Per FDA guidelines, as far as I'm aware, generics should be the same medication, all things being equal, as the trade-name meds. The FDA regulates generics just like they regulate the trade-names, including guidelines where the FDA occasionally randomly picks out a med, puts it under a spectrometer to double-check to see if the generic med is actually what the company claims it to be.
Here's just one article about it. I've read the same data from several difference sources including medical journals, Consumer Reports, even business programs.
http://www.ehow.com/facts_7329312_fda-guidelines-bioequivalence.html
Okay, here's where I can actually teach you something you won't learn in a journal, textbook, or classroom. Do I believe the above? Yes. But I have seen some patients, though it's rare, be able to tolerate one med but not another that are supposed to be the same med, but one is generic and the other is not. It's not common, but I tend to get at least one person every few months if not more where this happens.
E.g. The person can tolerate Citalopram but not Lexapro, or the person can tolerate Citalopram from Walgreens but not from CVS.

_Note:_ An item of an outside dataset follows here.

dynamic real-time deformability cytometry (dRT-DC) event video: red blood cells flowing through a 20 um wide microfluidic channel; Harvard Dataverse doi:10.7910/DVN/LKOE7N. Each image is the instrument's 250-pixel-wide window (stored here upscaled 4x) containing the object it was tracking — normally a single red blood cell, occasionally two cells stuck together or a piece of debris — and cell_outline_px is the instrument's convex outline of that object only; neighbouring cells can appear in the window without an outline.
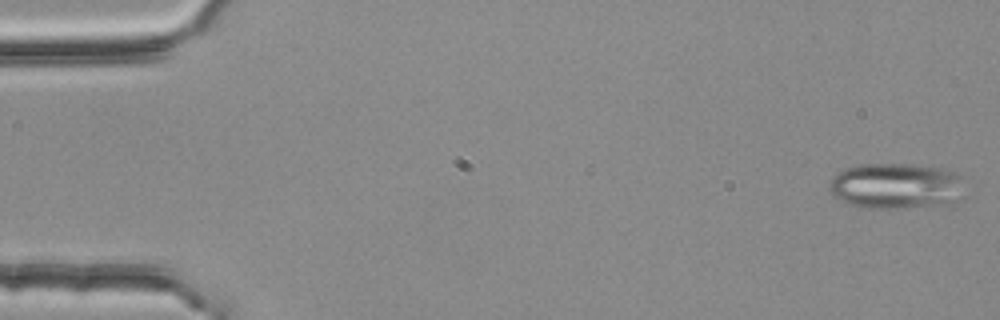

An educated doctor, but not an open-minded one may accuse the patient of lying or simply having a psychosomatic problem to the new med. This is hogwash in some cases. I've seen patients switch pharmacies not expecting there to be any difference but get a different reaction with the different meds despite the FDA guidelines.
How can this be?
Medications usually aren't the pure medication in and of itself.
Take Prozac (flouxetine) for example....
Huh, Why is one a capsule and one a pill? It's all in the manufacturing. When one takes the capsule, you're taking a gel capsule that's made of material other than fluoxetine. When you take the pill, the medication (fluoxetine) is mixed with a filler that allows the medication to survive the rigors of the GI tract and get absorbed.
Simply put, one may have a bad reaction to the filler or it's official name, an "excipient."
http://en.wikipedia.org/wiki/Excipient
When one has an allergic reaction to a "medication", that person may in fact not be allergic to the bioactive pharmacological agent known as the medication, but merely a bad reaction to the excipient. It's possible one may be able to take the medication from another manufacturer that doesn't use the same excipient.
Now here is where I criticize doctors. Several doctors don't know this. So when patients have a bad reaction to a generic but not the trade-name or vice-versa, some doctors flip out, accusing their patients of lying or being hypochondriacs. The doctor, knowing more about medicine in general, but not the entire picture, often times feel they are always right and their patients are always under them in terms of specific medical knowledge.
I've seen several patients that actively looked up their disease on Internet forums and actually taught me a thing or two about their situation not taught in the medical textbooks. E.g. I had a patient who had an iatrogenic dependence on benzodiazepines thanks to a previous doctor that gave it out like candy, and I was weaning her off of it. She developed a rash during the taper-down. I never recalled seeing this phenomenon in the texts and when she did her own research, she found that could happen from a taper-down. After I did some more looking into it, I did find articles showing this though they were hard to find and not in the textbooks.
An egocentric doctor would've automatically thought this patient was lying, or at least misinformed.
The bottom line is that in medicine, the data can only suggest what usually goes on more often than not. If a person has a headache, yes ibuprofen usually will work, but you can't give it to 100% of people expecting it to work the same for everyone. A patient tells you they lost their script of Xanax, and asks you to replace it, you can't immediately assume they're lying. Yes--I would not replace it because they are likely lying, but there's a possibility they may not be. In cases like this, I tell the patient (and I hardly ever give out Xanax anyway, and when I do it's only because I'm tapering a patient off of it from some other doctor that started them on it) that I am not trying to judge against them, but based on reasonable medical certainty I have to follow good practice guidelines and I cannot read their minds. Besides, I warn any patient on any substance of abuse that I will never replace lost scripts for those types of meds so don't even ask me.
I emphasize this because I've seen too many narcissistic and egocentric doctors always point to disagreeing patients as being wrong when that is not always the case. Several patients have reactions that are not the norm.
The bottom line is one could get a better reaction from a tradename med vs a generic med vs a generic med from a different manufacturer of the other generic. If so, it's likely due to the excipient. Manufacturing processes differ and the medication from one company may not be 100% the same in terms of bioequivalence but per FDA guidelines they must be darned close (e.g. 98%). The odds of getting a different reaction are rare, but I've seen them happen to the degree where one cannot assume it'll never happen. If one does have a good reaction to one and not another, the specific manufacturer of that specific med must be identified and the patient must only continue that med from that specific manufacturer or avoid the med from the other manufacturer where they did not have as good an experience.